Surabaya (ANTARA News) - Guru Besar Luar Biasa Fisip Unair Surabaya Prof Dr Makarim Wibisono MA-IS MA mengusulkan pembentukan Badan ASEAN Khusus Pengungsi, karena kasus semacam pengungsi Rohingya akan melanda kawasan ASEAN.

"MEA (Masyarakat Ekonomi ASEAN) itu tidak hanya ekonomi, tapi juga kebersamaan dalam aspek politik, budaya, hukum, sosial," kata guru besar Hubungan Internasional (HI) itu dalam debat publik bertajuk Pengungsi Rohingya dan Respons ASEAN di Auditorium Fisip Unair Surabaya, Rabu.

Dalam "diskusi reboan" yang juga menampilkan dosen HI Fisip Unair Baiq Wardhani MA PhD itu, Prof Makarim yang juga Pelapor Khusus PBB mengenai Situasi HAM Palestina itu mengatakan pengungsi Rohingya itu merupakan masalah sosial-kemanusiaan.

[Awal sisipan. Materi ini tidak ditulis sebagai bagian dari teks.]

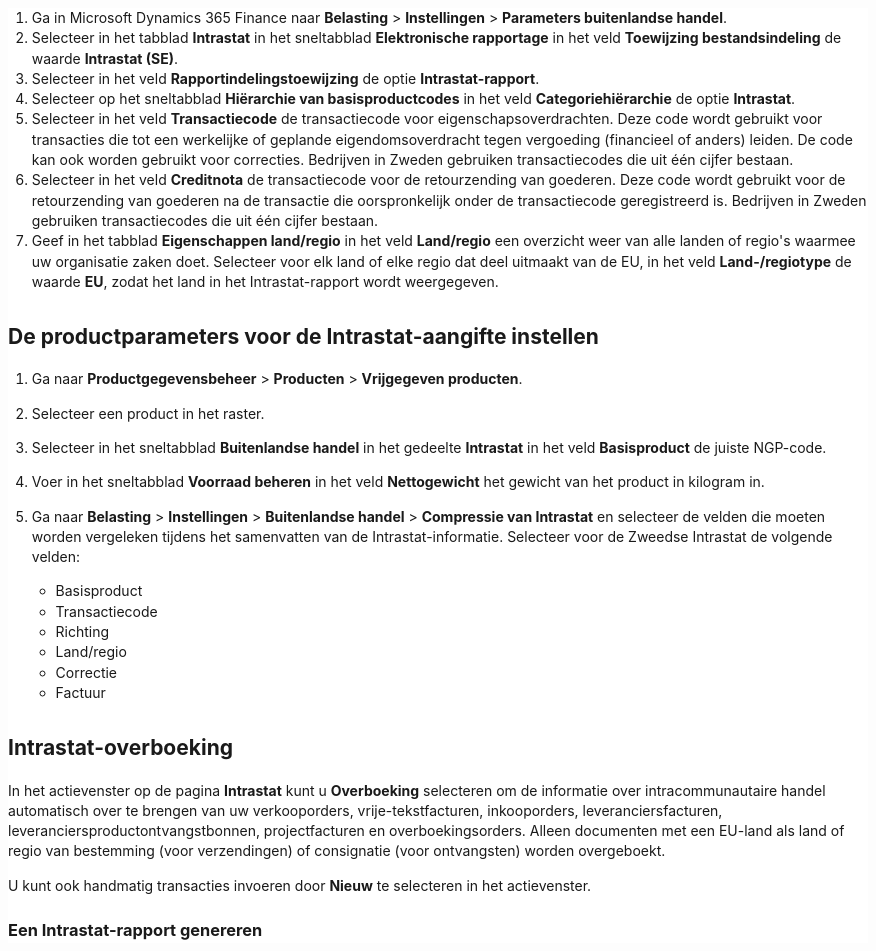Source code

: 1. Ga in Microsoft Dynamics 365 Finance naar **Belasting** > **Instellingen** > **Parameters buitenlandse handel**.
2. Selecteer in het tabblad **Intrastat** in het sneltabblad **Elektronische rapportage** in het veld **Toewijzing bestandsindeling** de waarde **Intrastat (SE)**.
3. Selecteer in het veld **Rapportindelingstoewijzing** de optie **Intrastat-rapport**.
4. Selecteer op het sneltabblad **Hiërarchie van basisproductcodes** in het veld **Categoriehiërarchie** de optie **Intrastat**.
5. Selecteer in het veld **Transactiecode** de transactiecode voor eigenschapsoverdrachten. Deze code wordt gebruikt voor transacties die tot een werkelijke of geplande eigendomsoverdracht tegen vergoeding (financieel of anders) leiden. De code kan ook worden gebruikt voor correcties. Bedrijven in Zweden gebruiken transactiecodes die uit één cijfer bestaan.
6. Selecteer in het veld **Creditnota** de transactiecode voor de retourzending van goederen. Deze code wordt gebruikt voor de retourzending van goederen na de transactie die oorspronkelijk onder de transactiecode  geregistreerd is. Bedrijven in Zweden gebruiken transactiecodes die uit één cijfer bestaan.
7. Geef in het tabblad **Eigenschappen land/regio** in het veld **Land/regio** een overzicht weer van alle landen of regio's waarmee uw organisatie zaken doet. Selecteer voor elk land of elke regio dat deel uitmaakt van de EU, in het veld **Land-/regiotype** de waarde **EU**, zodat het land in het Intrastat-rapport wordt weergegeven.

## <a name="set-up-the-product-parameters-for-the-intrastat-declaration"></a>De productparameters voor de Intrastat-aangifte instellen

1. Ga naar **Productgegevensbeheer** > **Producten** > **Vrijgegeven producten**.
2. Selecteer een product in het raster.
3. Selecteer in het sneltabblad **Buitenlandse handel** in het gedeelte **Intrastat** in het veld **Basisproduct** de juiste NGP-code.
4. Voer in het sneltabblad **Voorraad beheren** in het veld **Nettogewicht** het gewicht van het product in kilogram in.
5. Ga naar **Belasting** > **Instellingen** > **Buitenlandse handel** > **Compressie van Intrastat** en selecteer de velden die moeten worden vergeleken tijdens het samenvatten van de Intrastat-informatie. Selecteer voor de Zweedse Intrastat de volgende velden:

    - Basisproduct
    - Transactiecode
    - Richting
    - Land/regio
    - Correctie
    - Factuur

## <a name="intrastat-transfer"></a>Intrastat-overboeking

In het actievenster op de pagina **Intrastat** kunt u **Overboeking** selecteren om de informatie over intracommunautaire handel automatisch over te brengen van uw verkooporders, vrije-tekstfacturen, inkooporders, leveranciersfacturen, leveranciersproductontvangstbonnen, projectfacturen en overboekingsorders. Alleen documenten met een EU-land als land of regio van bestemming (voor verzendingen) of consignatie (voor ontvangsten) worden overgeboekt.

U kunt ook handmatig transacties invoeren door **Nieuw** te selecteren in het actievenster.

### <a name="generate-an-intrastat-report"></a>Een Intrastat-rapport genereren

"Itu sesuai dengan sila kedua dari dasar negara kita, Pancasila, karena itu kita harus menciptakan masyarakat ASEAN yang hubungan atau kebersamaannya tidak hanya dilandasi aspek ekonomi, tapi juga sosial. Itu (kebersamaan) yang harus kita tunjukkan kepada dunia," katanya.

Oleh karena itu, katanya, Indonesia harus mengusulkan Badan ASEAN Khusus Pengungsi itu dalam pertemuan negara-negara ASEAN, sehingga bila ada masalah pengungsi seperti Rohingya akan dapat diselesaikan secara bersama sebagai satu "keluarga besar" ASEAN.

Dalam kesempatan itu, dosen HI Fisip Unair Baiq Wardhani MA PhD mengatakan masalah pengungsi Rohingya itu bukan semata-mata persoalan sosial, namun ada unsur politik di dalamnya.

"Rohingya itu etnik yang tinggal di perbatasan Myanmar-Bangladesh dan sejak Myanmar merdeka dengan dipimpin Junta Militer (1970-an), maka etnik Rohingya didorong migrasi ke Bangladesh, namun Bangladesh hanya mampu menerima dalam empat dekade dan sesudah itu menolak," katanya.

Oleh karena itu, ia sependapat dengan Prof Makarim Wibisono bahwa penyelesaian politik untuk pengungsi Rohingya itu perlu melibatkan banyak pihak. "Kalau Indonesia menangani sendirian bisa menjadi beban secara ekonomi dan juga beban sosial," katanya.

Untuk beban ekonomi, tentu berkaitan dengan kemampuan APBN, kemudian untuk beban sosial itu bisa muncul dalam dua bentuk yakni kerawanan terkait kriminalitas dan kerawanan terkait kecemburuan sosial dengan warga sekitar pengungsian.

"Jadi, masalah pengungsi Rohingya itu perlu diselesaikan secara bersama dengan melibatkan Bangladesh dan negara-negara ASEAN, seperti Thailand, Malaysia, Indonesia, dan lainnya," katanya.